Red Hat GNU/Linux and More

Security: VLC Bug Bounty, Avast Tools, Intel ME

  • European Commission Kicks Off Open-Source Bug Bounty
    The European Commission has announced its first-ever bug bounty program, and is calling on hackers to find vulnerabilities in VLC, a popular open-source multimedia player loaded on every workstation at the Commission. The program has kicked off with a three-week, invitation-only session, after which it will be open to the public. Rewards include a minimum of $2,000 for critical severity bugs, especially remote code execution. High severity bugs such as code execution without user intervention, will start at $750. Medium severity bugs will start at a minimum of $300; these include code execution with user intervention, high-impact crashes and infinite loops. Low-severity bugs, like information leaks, crashes and the like, will pay out starting at $100.

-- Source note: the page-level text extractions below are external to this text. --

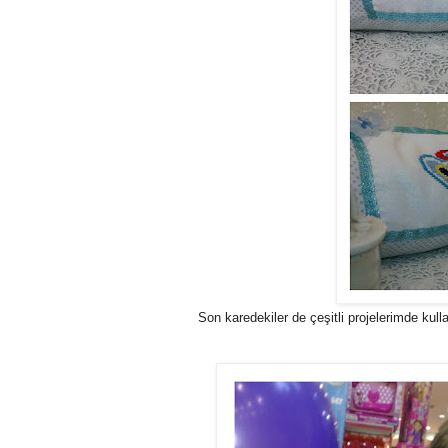
Son karedekiler de çeşitli projelerimde ku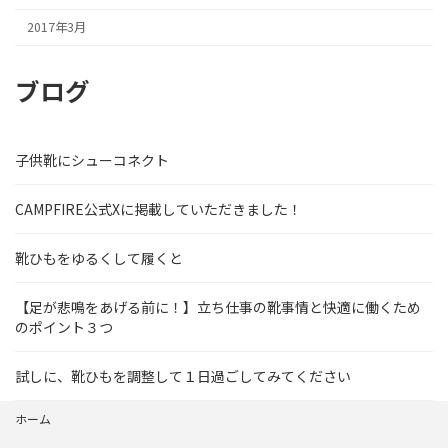
2017年3月
ブログ
子供靴にシューコネクト
CAMPFIRE公式Xに掲載していただきました！
靴ひもをゆるくして履くと
【足が悲鳴をあげる前に！】立ち仕事の靴事情と快適に働くため
のポイント３つ
試しに、靴ひもを調整して１日過ごしてみてください
ホーム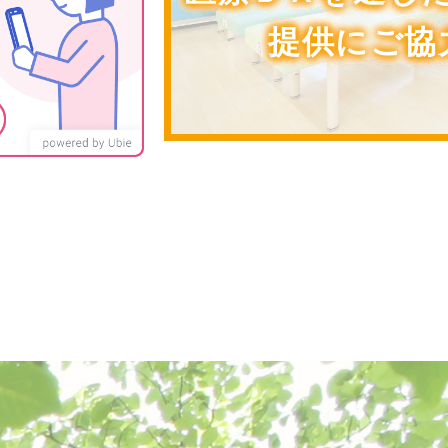
提供にご協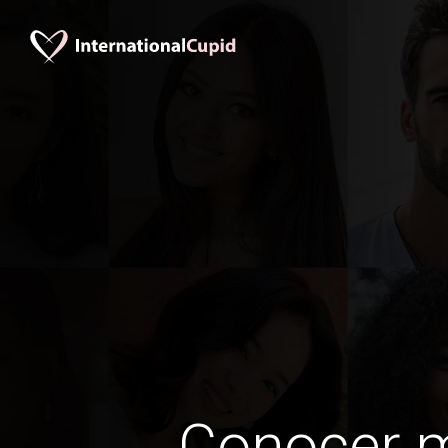
Conocer 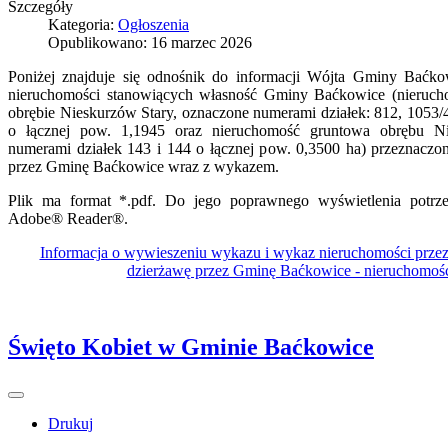
Szczegóły
Kategoria:
Ogłoszenia
Opublikowano: 16 marzec 2026
Poniżej znajduje się odnośnik do informacji Wójta Gminy Baćk
nieruchomości stanowiących własność Gminy Baćkowice (nieruch
obrębie Nieskurzów Stary, oznaczone numerami działek: 812, 1053/4
o łącznej pow. 1,1945 oraz nieruchomość gruntowa obrębu 
numerami działek 143 i 144 o łącznej pow. 0,3500 ha) przeznacz
przez Gminę Baćkowice wraz z wykazem.
Plik ma format *.pdf. Do jego poprawnego wyświetlenia potrzeb
Adobe® Reader®.
Informacja o wywieszeniu wykazu i wykaz nieruchomości prze
dzierżawę przez Gminę Baćkowice - nieruchomoś
Święto Kobiet w Gminie Baćkowice
Drukuj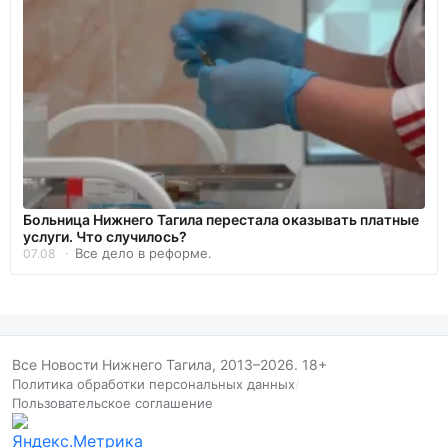
Больница Нижнего Тагила перестала оказывать платные
услуги. Что случилось?
Все дело в реформе.
07.08
Все Новости Нижнего Тагила, 2013–2026. 18+
Политика обработки персональных данных
/
Пользовательское соглашение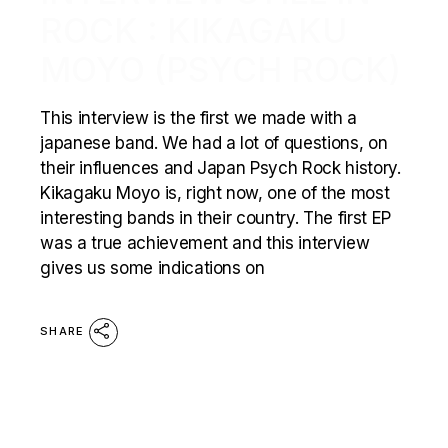
ROCK : KIKAGAKU
MOYO (PSYCH ROCK)
This interview is the first we made with a
japanese band. We had a lot of questions, on
their influences and Japan Psych Rock history.
Kikagaku Moyo is, right now, one of the most
interesting bands in their country. The first EP
was a true achievement and this interview
gives us some indications on
SHARE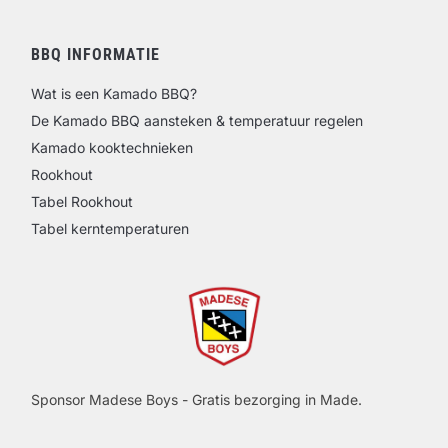
BBQ INFORMATIE
Wat is een Kamado BBQ?
De Kamado BBQ aansteken & temperatuur regelen
Kamado kooktechnieken
Rookhout
Tabel Rookhout
Tabel kerntemperaturen
Sponsor Madese Boys - Gratis bezorging in Made.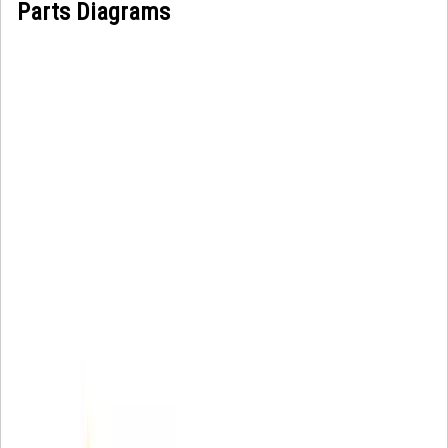
Parts Diagrams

  • Avast launches open-source decompiler for machine code
    Keeping up with the latest malware and virus threats is a daunting task, even for industry professionals. Any device connected to the Internet is a target for being infected and abused. In order to stop attacks from happening, there needs to be an understanding of how they work so that a prevention method can be developed. To help with the reverse engineering of malware, Avast has released an open-source version of its machine-code decompiler, RetDec, that has been under development for over seven years. RetDec supports a variety of architectures aside from those used on traditional desktops including ARM, PIC32, PowerPC and MIPS.
  • Avast makes 'RetDec' machine-code decompiler open source on GitHub
    Today, popular anti-virus and security company, Avast, announces that it too is contributing to the open source community. You see, it is releasing the code for its machine-code decompiler on GitHub. Called "RetDec," the decompiler had been under development since 2011, originally by AVG -- a company Avast bought in 2016.
  • The Intel ME vulnerabilities are a big deal for some people, harmless for most
    (Note: all discussion here is based on publicly disclosed information, and I am not speaking on behalf of my employers) I wrote about the potential impact of the most recent Intel ME vulnerabilities a couple of weeks ago. The details of the vulnerability were released last week, and it's not absolutely the worst case scenario but it's still pretty bad. The short version is that one of the (signed) pieces of early bringup code for the ME reads an unsigned file from flash and parses it. Providing a malformed file could result in a buffer overflow, and a moderately complicated exploit chain could be built that allowed the ME's exploit mitigation features to be bypassed, resulting in arbitrary code execution on the ME. Getting this file into flash in the first place is the difficult bit. The ME region shouldn't be writable at OS runtime, so the most practical way for an attacker to achieve this is to physically disassemble the machine and directly reprogram it. The AMT management interface may provide a vector for a remote attacker to achieve this - for this to be possible, AMT must be enabled and provisioned and the attacker must have valid credentials[1]. Most systems don't have provisioned AMT, so most users don't have to worry about this.